Aunty Ifeoma looked amused, but she turned her head away. 'Don't look, girls. Let's humor your grandfather,' she said in English. Amaka had already looked away. I looked away, too, toward the crowd of people that pressed around the car. It was sinful, deferring to a heathen masquerade. But at least I had looked at it very briefly, so maybe it would technically not be deferring to a heathen masquerade.

'That is our agwonatumbe,' Papa-Nnukwu said, proudly, after the mmuo had walked past. 'It is the most powerful mrral in our parts, and all the neighboring villages fear Abba because of it. At last year's Aro festival, agwonatumbe raised a staff and all the other mmuo turned and ran! They didn't even wait to see what would happen!'

'Look!' Obiora pointed at another mmuo moving down the road.

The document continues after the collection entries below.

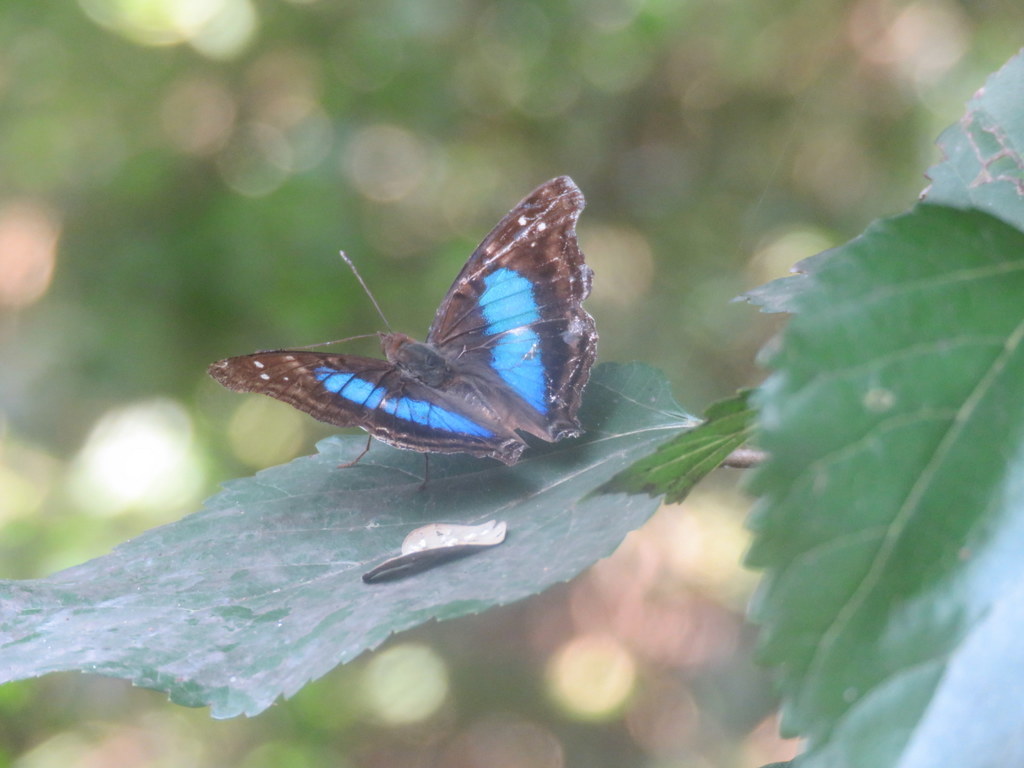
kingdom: Animalia
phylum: Arthropoda
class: Insecta
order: Lepidoptera
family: Nymphalidae
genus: Doxocopa
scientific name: Doxocopa laurentia
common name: Turquoise emperor
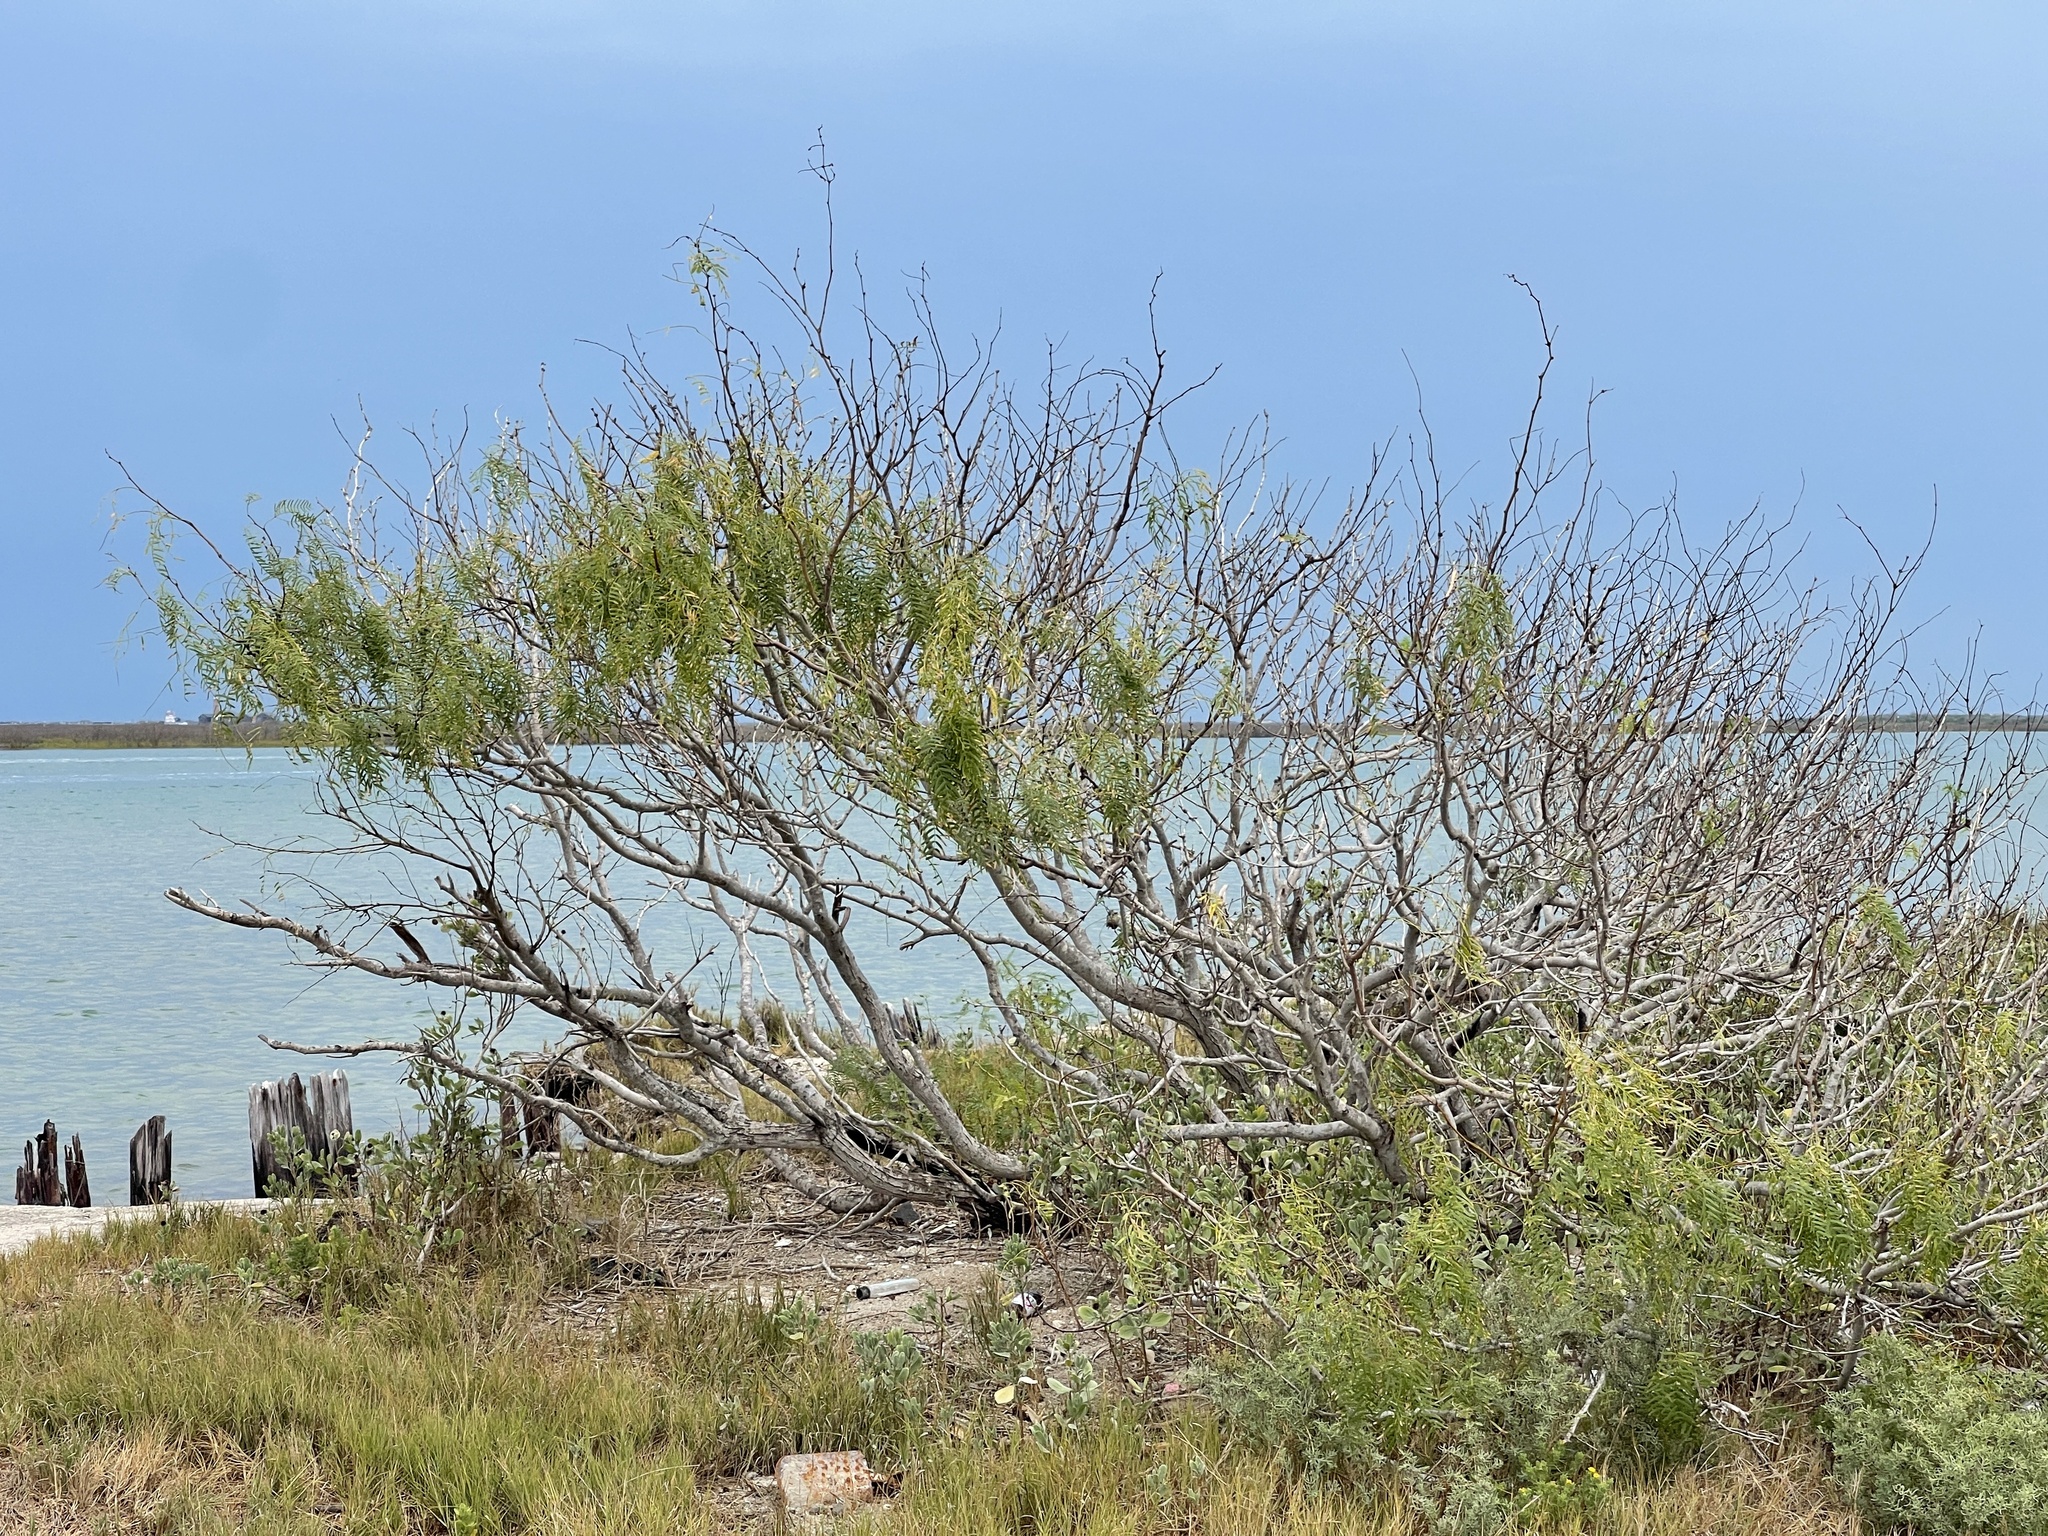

It was like a floating white cloth, flat, taller than the huji avocado tree in our yard in Enugu.

Papa-Nnukwu grunted as the mmuo went by. It was eerie, watching it, and I thought then of chairs running, their four legs knocking together, of water being held in a basket, of human forms climbing out of ant holes. 'How do they do that, Papa-Nnukwu? How do people get inside that one?' Jaja asked.

'Shh! These are mmuo, spirits! Don't speak like a woman!' Papa-Nnukwu snapped, turning to glare at Jaja.

Aunty Ifeoma laughed and spoke in English. 'Jaja, you're not supposed to say there are people in there.